At high level it is taking the average of all of the pixels and dividing all the pixels by that average. So if there's an an image array that looks like this [1 2 3], then the average is 2. Therefore we divide each number by 2 and get [0.5, 1, 1.5]. That's what the normalize does. I forgot to highlight in the image above the mean = X.mean(axis=1).
Notes:
If you are wondering why I am re-iterating and creating a new imgArray to normalize instead of doing it in the original patch creation it is to keep data transfer to a minimum. I am implementing this with the multiprocess library, and serializing data takes a LOOONG time, so trying to keep the data serialization to a minimum (meaning pass as little data back from the process). I have measured the difference between doing inside the 7 loops or outside, and notes are below so I can deal with that.

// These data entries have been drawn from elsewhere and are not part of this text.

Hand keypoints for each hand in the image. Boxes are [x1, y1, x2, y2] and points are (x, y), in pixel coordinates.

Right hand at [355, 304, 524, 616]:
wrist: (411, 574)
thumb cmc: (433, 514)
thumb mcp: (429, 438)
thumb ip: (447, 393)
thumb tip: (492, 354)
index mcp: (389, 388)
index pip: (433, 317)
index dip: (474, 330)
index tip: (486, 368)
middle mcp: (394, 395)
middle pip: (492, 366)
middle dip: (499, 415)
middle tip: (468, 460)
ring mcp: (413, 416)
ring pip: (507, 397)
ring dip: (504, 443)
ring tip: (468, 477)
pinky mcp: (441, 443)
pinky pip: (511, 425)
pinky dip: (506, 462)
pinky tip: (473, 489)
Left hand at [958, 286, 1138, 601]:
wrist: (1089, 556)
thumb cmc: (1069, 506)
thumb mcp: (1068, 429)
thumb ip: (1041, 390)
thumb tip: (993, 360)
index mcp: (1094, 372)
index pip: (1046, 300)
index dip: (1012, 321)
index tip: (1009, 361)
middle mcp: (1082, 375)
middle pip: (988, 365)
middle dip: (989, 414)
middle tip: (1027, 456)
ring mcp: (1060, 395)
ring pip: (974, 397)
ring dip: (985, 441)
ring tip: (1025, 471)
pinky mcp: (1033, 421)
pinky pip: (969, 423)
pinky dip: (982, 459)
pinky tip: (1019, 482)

However if you know of a faster implementation, do let me know.
Runtimes for creating imageArray inside 7 loops:
patches_time per img: 0.560 s
normalization_time per img: 0.336 s
total time per image: 0.896 s
Runtimes for creating imageArray and normalizing outside of 7 iterations:
patches_time per img: 0.040 s
create imgArray per img: 0.146 s
normalization_time per img: 0.339 s
total time per image: 0.524 s
I didn't see this before, but it seems creating the array is also taking some time.